In a press release last week Wakefern pointed out the Chapter 11 filing relates only to Big V and not to other ShopRite operators. Wakefern said it provides buying, warehousing and distribution services for 205 ShopRite stores in the Northeast; if Big V leaves, the cooperative said it will have 40 members operating 166 stores.
Wakefern said it provides comprehensive services to its customers, "(and) when utilized properly, these services have allowed our membership to achieve unparalleled success while providing them substantial savings," Infusino said.
As a result of pulling out of Wakefern, Toopes said Big V will change the name on its stores from ShopRite -- a Wakefern trademark -- to Big V Supermarkets over the next three to six months.
He said the company has hired advertising and marketing specialists to assist in the rebranding process.
"As we roll out our new name and house brands, we will emphasize our continued commitment to being the price leader and a strong service provider in our core markets," Toopes said. "We also will highlight Big V's long history and deep roots in the communities we serve."
Of Big V's 39 stores, 31 are located in the Hudson River Valley in New York state; six are in New Jersey; and two are in Pennsylvania, with a third store scheduled to open in January and two other locations under construction. Of the seven stores scheduled for closing, five are in New York (Catskill, Hopewell Junction, Hyde Park, Newburgh and Poughkeepsie) and two are in Pennsylvania (Eynon and York).

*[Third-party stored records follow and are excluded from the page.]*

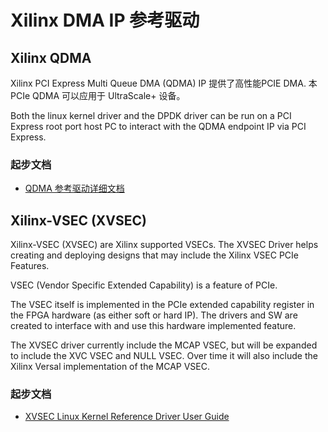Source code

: # Xilinx DMA IP 参考驱动

## Xilinx QDMA

Xilinx PCI Express Multi Queue DMA (QDMA) IP 提供了高性能PCIE DMA. 本PCIe QDMA 可以应用于 UltraScale+ 设备。

Both the linux kernel driver and the DPDK driver can be run on a PCI Express root port host PC to interact with the QDMA endpoint IP via PCI Express.

### 起步文档

* [QDMA 参考驱动详细文档](https://Xilinx.github.io/dma_ip_drivers/)

## Xilinx-VSEC (XVSEC)

Xilinx-VSEC (XVSEC) are Xilinx supported VSECs. The XVSEC Driver helps creating and deploying designs that may include the Xilinx VSEC PCIe Features.

VSEC (Vendor Specific Extended Capability) is a feature of PCIe.

The VSEC itself is implemented in the PCIe extended capability register in the FPGA hardware (as either soft or hard IP). The drivers and SW are created to interface with and use this hardware implemented feature.

The XVSEC driver currently include the MCAP VSEC, but will be expanded to include the XVC VSEC and NULL VSEC. Over time it will also include the Xilinx Versal implementation of the MCAP VSEC.

### 起步文档

* [XVSEC Linux Kernel Reference Driver User Guide](XVSEC/linux-kernel/docs/ug04-2000-0142_xvsec.pdf)
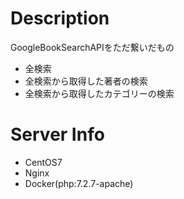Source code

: # Description
GoogleBookSearchAPIをただ繋いだもの
- 全検索
- 全検索から取得した著者の検索
- 全検索から取得したカテゴリーの検索

# Server Info
- CentOS7
- Nginx
- Docker(php:7.2.7-apache)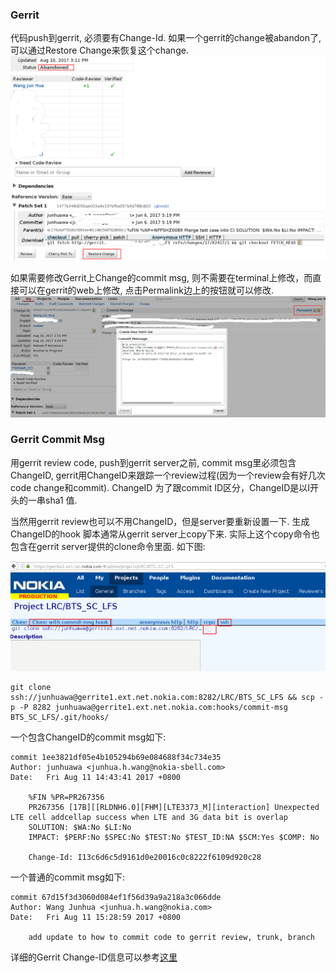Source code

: 
### Gerrit

代码push到gerrit, 必须要有Change-Id. 如果一个gerrit的change被abandon了,
可以通过Restore Change来恢复这个change. 
![image](../../images/Gerrit/restorechange.png)

如果需要修改Gerrit上Change的commit msg,
则不需要在terminal上修改，而直接可以在gerrit的web上修改,
点击Permalink边上的按钮就可以修改. 
![image](../../images/Gerrit/change-commit-msg.png)

### Gerrit Commit Msg

用gerrit review code, push到gerrit server之前, commit msg里必须包含ChangeID,
gerrit用ChangeID来跟踪一个review过程(因为一个review会有好几次code
change和commit). 
ChangeID 为了跟commit ID区分，ChangeID是以I开头的一串sha1 值. 

当然用gerrit review也可以不用ChangeID，但是server要重新设置一下. 
生成ChangeID的hook 脚本通常从gerrit server上copy下来.
实际上这个copy命令也包含在gerrit server提供的clone命令里面. 如下图:

![image](../../images/Gerrit/gerrite1-cmd.png)

    git clone ssh://junhuawa@gerrite1.ext.net.nokia.com:8282/LRC/BTS_SC_LFS && scp -p -P 8282 junhuawa@gerrite1.ext.net.nokia.com:hooks/commit-msg BTS_SC_LFS/.git/hooks/

一个包含ChangeID的commit msg如下:

    commit 1ee3821df05e4b105294b69e084688f34c734e35
    Author: junhuawa <junhua.h.wang@nokia-sbell.com>
    Date:   Fri Aug 11 14:43:41 2017 +0800

        %FIN %PR=PR267356
        PR267356 [17B][[RLDNH6.0][FHM][LTE3373_M][interaction] Unexpected LTE cell addcellap success when LTE and 3G data bit is overlap
        SOLUTION: $WA:No $LI:No
        IMPACT: $PERF:No $SPEC:No $TEST:No $TEST_ID:NA $SCM:Yes $COMP: No
        
        Change-Id: I13c6d6c5d9161d0e20016c0c8222f6109d920c28

一个普通的commit msg如下:

    commit 67d15f3d3060d084ef1f56d39a9a218a3c066dde
    Author: Wang Junhua <junhua.h.wang@nokia.com>
    Date:   Fri Aug 11 15:28:59 2017 +0800

        add update to how to commit code to gerrit review, trunk, branch


详细的Gerrit
Change-ID信息可以参考[这里](https://review.openstack.org/Documentation/user-changeid.html)

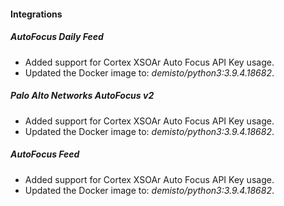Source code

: 
#### Integrations
##### AutoFocus Daily Feed
- Added support for Cortex XSOAr Auto Focus API Key usage.
- Updated the Docker image to: *demisto/python3:3.9.4.18682*.
##### Palo Alto Networks AutoFocus v2
- Added support for Cortex XSOAr Auto Focus API Key usage.
- Updated the Docker image to: *demisto/python3:3.9.4.18682*.
##### AutoFocus Feed
- Added support for Cortex XSOAr Auto Focus API Key usage.
- Updated the Docker image to: *demisto/python3:3.9.4.18682*.
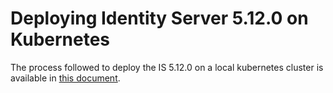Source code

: # Deploying Identity Server 5.12.0 on Kubernetes

The process followed to deploy the IS 5.12.0 on a local kubernetes cluster is available in [this document](https://docs.google.com/document/d/1NXVc78JeJ-CcUxumxZzlMz5ITmMPX5JidhzuGt0g_gc).
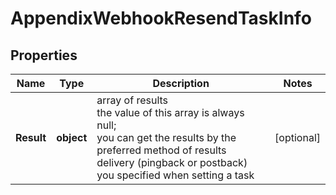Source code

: # AppendixWebhookResendTaskInfo


## Properties

| Name | Type | Description | Notes |
|------------ | ------------- | ------------- | -------------|
**Result** | **object** | array of results<br>the value of this array is always null;<br>you can get the results by the preferred method of results delivery (pingback or postback) you specified when setting a task |[optional]|
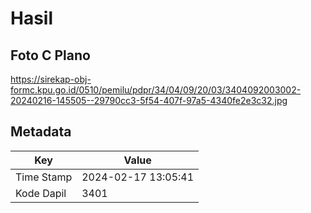 # Hasil

## Foto C Plano

https://sirekap-obj-formc.kpu.go.id/0510/pemilu/pdpr/34/04/09/20/03/3404092003002-20240216-145505--29790cc3-5f54-407f-97a5-4340fe2e3c32.jpg


## Metadata

| Key        | Value               |
| ---------- | ------------------- |
| Time Stamp | 2024-02-17 13:05:41 |
| Kode Dapil | 3401                |



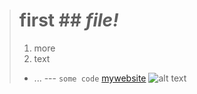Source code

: > # **first** ## *file!*
> 1. more 
> 2. text
> - ...
> --- `some code`
> [mywebsite](https://rkafle1.github.io/CSE15L-Lab-Reports/index.html)
> ![alt text](https://hips.hearstapps.com/hmg-prod.s3.amazonaws.com/images/dog-puppy-on-garden-royalty-free-image-1586966191.jpg?crop=1.00xw:0.669xh;0,0.190xh&resize=1200:*)
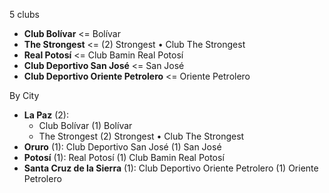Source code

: 5 clubs

- **Club Bolívar**                <= Bolívar
- **The Strongest**               <= (2) Strongest • Club The Strongest
- **Real Potosí**                 <= Club Bamin Real Potosí
- **Club Deportivo San José**     <= San José
- **Club Deportivo Oriente Petrolero**  <= Oriente Petrolero


By City


- **La Paz** (2): 
  - Club Bolívar  (1) Bolívar
  - The Strongest  (2) Strongest • Club The Strongest
- **Oruro** (1): Club Deportivo San José  (1) San José
- **Potosí** (1): Real Potosí  (1) Club Bamin Real Potosí
- **Santa Cruz de la Sierra** (1): Club Deportivo Oriente Petrolero  (1) Oriente Petrolero


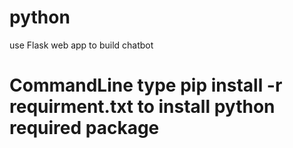 # python
use Flask web app to build chatbot
# CommandLine type pip install -r requirment.txt to install python required package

Big V said the leases on three of the stores -- in Hopewell Junction, Hyde Park and Poughkeepsie -- were sold to a developer prior to the Chapter 11 filing for $8.7 million. The company said it has not yet determined plans for the other four
The actual store closings are expected to occur over the next two to three months, Toopes said. He also told SN it's possible additional stores may be closed.
"While closing these [seven] stores was a difficult and painful decision to make, it will result in significant cost savings, thereby strengthening the company's overall financial performance, and will allow us to focus our resources on the stores with the greatest potential," Toopes explained.
"We intend to work closely with government leaders, outplacement specialists and others to try to minimize the economic and social impact of the store closings on the affected associates and communities."
Big V will try to place as many employees as possible from closed stores into other locations, he added.
To enhance its liquidity, Big V said it has obtained a $25 million interim debtor-in-possession commitment from CIT Business Credit.